Rehydrate the Bacalao 1-2 days, changing the water several times a day. It will never be as soft as fresh but it should be flexible rather than firm; consider saving some of the last soaking water to loosen the sauce.
Whiz it in a food processor until roughly the texture of cooked ground beef, not a mush.
In a non-stick pan, saute Bacalao in Oil until lightly browned,
add Flour and cook another 15-20 minutes.
Slowly add the heated Milk while stirring and cook until resulting bechamel is smooth and thickens.
Cool so it firms up: it’s easier to fill the Piquillos if it’s almost a dough than a gravy.
It's easiest to stuff these with a Pastry Bag: fill the bag, then squirt into each pequillo "sock";
if you don't have that, it helps to divide the dough into 4 lumps, then divide each lump between 1/4th of the peppers -- that way each is filled evenly and you won't run out; fill each pepper by spooning in filling.

Basque Sauce


While the bechamel is cooling, make the sauce.
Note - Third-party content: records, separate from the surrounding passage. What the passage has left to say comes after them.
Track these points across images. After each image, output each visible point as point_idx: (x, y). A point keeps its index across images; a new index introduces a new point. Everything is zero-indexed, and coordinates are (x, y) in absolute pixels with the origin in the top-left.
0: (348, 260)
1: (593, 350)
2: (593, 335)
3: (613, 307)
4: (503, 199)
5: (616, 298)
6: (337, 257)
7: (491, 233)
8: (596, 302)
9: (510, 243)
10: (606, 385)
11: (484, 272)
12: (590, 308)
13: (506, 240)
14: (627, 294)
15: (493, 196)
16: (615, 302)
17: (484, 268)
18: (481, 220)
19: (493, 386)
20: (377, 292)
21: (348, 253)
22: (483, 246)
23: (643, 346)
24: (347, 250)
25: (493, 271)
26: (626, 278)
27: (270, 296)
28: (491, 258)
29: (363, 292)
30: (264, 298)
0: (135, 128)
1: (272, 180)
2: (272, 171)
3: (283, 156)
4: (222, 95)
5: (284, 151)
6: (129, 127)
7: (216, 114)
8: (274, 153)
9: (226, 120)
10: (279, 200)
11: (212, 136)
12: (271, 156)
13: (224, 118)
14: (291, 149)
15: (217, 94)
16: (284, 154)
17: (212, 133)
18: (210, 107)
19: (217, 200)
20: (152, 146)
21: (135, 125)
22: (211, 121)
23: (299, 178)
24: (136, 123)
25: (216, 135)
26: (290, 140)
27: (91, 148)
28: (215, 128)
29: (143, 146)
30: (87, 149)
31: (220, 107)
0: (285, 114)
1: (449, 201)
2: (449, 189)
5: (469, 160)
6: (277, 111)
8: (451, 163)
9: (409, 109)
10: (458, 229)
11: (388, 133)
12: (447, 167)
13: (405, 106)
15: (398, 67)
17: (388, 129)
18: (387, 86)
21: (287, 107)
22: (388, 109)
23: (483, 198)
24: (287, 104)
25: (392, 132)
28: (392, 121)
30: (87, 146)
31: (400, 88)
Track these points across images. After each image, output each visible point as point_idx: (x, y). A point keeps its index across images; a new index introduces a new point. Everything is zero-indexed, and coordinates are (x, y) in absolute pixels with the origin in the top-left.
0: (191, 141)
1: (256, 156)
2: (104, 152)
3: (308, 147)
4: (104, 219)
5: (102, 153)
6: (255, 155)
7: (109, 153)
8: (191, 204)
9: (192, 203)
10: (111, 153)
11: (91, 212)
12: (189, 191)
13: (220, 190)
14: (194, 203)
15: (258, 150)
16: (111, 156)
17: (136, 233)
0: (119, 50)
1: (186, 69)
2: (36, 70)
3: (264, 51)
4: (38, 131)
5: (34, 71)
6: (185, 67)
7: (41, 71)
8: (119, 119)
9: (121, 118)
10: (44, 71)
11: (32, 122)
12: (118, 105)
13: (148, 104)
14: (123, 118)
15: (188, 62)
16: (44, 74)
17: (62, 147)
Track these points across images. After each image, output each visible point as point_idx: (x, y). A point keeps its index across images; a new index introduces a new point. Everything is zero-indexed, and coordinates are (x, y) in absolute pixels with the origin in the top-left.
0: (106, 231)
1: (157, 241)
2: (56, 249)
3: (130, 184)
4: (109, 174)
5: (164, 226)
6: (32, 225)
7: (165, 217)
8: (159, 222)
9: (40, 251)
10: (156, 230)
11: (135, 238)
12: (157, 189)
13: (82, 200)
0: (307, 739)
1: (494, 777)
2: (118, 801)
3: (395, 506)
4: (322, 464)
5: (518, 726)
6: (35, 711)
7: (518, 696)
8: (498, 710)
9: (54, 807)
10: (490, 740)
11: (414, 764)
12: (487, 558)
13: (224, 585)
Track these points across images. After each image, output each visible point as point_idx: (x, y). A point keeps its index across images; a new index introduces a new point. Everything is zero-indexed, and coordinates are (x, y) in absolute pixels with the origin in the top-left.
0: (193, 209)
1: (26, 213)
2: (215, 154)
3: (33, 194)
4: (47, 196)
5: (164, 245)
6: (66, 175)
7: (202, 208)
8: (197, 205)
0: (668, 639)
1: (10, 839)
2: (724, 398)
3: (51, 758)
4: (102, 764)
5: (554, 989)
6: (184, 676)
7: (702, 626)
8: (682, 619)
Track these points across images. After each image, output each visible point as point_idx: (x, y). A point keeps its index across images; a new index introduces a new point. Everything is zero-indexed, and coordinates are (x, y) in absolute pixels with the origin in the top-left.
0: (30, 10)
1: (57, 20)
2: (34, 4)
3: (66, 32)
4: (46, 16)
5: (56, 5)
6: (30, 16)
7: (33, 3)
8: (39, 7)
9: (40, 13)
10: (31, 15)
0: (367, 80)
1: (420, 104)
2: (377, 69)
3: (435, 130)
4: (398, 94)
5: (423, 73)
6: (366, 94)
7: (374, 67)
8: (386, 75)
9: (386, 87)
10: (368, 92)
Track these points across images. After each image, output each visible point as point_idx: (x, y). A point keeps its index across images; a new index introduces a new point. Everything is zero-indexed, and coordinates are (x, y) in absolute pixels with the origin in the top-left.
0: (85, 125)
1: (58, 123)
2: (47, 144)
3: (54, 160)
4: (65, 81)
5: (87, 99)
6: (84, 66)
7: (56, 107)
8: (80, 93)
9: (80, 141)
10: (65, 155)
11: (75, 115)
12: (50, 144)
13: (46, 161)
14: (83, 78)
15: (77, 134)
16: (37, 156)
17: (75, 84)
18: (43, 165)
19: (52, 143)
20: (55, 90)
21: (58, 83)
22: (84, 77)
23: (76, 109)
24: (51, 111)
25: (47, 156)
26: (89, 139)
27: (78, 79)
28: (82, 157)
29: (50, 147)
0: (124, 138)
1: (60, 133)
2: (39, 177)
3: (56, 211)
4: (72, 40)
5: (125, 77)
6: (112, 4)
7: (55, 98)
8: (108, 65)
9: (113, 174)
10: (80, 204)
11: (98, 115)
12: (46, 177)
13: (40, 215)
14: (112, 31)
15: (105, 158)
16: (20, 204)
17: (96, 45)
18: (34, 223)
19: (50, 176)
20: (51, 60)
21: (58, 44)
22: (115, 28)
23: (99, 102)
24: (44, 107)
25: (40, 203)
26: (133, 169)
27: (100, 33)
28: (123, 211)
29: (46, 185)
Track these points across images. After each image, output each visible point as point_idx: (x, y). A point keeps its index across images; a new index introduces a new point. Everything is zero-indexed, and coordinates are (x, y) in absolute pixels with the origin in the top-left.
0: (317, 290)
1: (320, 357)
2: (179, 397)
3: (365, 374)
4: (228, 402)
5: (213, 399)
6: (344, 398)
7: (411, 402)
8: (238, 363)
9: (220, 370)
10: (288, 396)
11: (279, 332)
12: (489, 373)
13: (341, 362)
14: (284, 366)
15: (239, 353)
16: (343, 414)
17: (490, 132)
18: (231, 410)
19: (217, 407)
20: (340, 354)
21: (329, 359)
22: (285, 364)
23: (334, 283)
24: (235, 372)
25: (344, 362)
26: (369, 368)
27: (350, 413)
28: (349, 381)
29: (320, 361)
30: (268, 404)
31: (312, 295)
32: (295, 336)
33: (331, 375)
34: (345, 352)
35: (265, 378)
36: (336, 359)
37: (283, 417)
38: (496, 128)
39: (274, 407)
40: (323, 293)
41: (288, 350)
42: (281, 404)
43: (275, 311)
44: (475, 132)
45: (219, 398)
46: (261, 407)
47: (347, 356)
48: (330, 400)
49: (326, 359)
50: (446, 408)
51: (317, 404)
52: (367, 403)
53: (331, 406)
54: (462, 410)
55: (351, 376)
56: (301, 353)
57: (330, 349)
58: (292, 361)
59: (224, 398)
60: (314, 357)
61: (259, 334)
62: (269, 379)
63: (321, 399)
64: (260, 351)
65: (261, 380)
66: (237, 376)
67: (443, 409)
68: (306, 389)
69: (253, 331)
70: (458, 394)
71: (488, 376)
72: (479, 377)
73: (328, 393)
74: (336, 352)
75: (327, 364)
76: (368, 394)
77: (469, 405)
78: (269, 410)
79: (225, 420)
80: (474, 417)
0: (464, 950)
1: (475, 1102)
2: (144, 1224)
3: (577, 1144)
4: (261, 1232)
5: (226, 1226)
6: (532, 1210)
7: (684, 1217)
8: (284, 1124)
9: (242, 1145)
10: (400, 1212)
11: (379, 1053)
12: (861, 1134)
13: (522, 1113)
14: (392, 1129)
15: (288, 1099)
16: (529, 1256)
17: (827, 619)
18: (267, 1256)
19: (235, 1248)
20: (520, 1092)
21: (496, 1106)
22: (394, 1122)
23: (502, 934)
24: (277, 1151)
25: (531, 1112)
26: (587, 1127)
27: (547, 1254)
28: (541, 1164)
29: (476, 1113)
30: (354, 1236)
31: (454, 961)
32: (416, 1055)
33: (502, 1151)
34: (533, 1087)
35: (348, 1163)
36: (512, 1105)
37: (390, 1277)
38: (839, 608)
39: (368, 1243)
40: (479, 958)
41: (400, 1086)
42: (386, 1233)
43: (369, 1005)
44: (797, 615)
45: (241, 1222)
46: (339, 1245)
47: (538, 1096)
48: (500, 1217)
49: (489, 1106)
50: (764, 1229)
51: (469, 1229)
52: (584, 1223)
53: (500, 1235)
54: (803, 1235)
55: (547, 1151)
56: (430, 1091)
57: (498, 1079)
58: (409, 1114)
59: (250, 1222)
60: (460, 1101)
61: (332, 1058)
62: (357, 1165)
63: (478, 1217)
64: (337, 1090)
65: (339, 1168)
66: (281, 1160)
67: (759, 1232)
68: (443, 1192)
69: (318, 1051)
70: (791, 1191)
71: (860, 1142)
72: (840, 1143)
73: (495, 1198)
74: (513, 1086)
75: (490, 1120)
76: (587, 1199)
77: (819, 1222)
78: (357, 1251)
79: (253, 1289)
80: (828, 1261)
I’ve cut back on the oil a fair amount from the original recipe as I found it too oily; this still has plenty of richness.

45 g 1.25 oz Dried Choricero, Poblano, Ancho Chili (rich, not spicy)
2 medium Yellow Onion, quartered
1 medium Red Onion, quartered
80 ml 1/3 C Olive Oil
1 clove Garlic
2 T Serrano Ham or Prosciutto (I usually omit)
1 Plum Tomato
to taste Salt

Slit Chilis and shake out seeds.
Rehydrate Chilis in cold water at least 8 hours; drain, reserving 1 Cup liquid.
Scrape out remaining seeds gently so you don’t lose the flesh.
Whiz Onions in food processor until a chopped fine, maybe ¼ inch chunks.
Saute Onions in Oil until softened.
Whiz the Chilis, Garlic, Ham, Tomato and cooked Onions in a food processor until smooth.
Add back to pan and cook about 20-30 minutes until everything’s soft and sauce reduced a bit, perhaps not as thick as ketchup; add reserved hydrating Liquid if it gets too tight or you want to boost the flavor.

Assembly


Spoon a little of the sauce on the bottom of a casserole or baking dish.
Arrange stuffed Pequillos in the dish; handle them gently so the sauce doesn’t ooze out too much.
Remember the arrangement so it’s easier to remove them gracefully at service.
Add the rest of the sauce, it should cover the Pequillos.
Bake at 350F about 30 minutes until hot and bubbly and a bit browned on the top.
Let cool a bit and firm up before serving.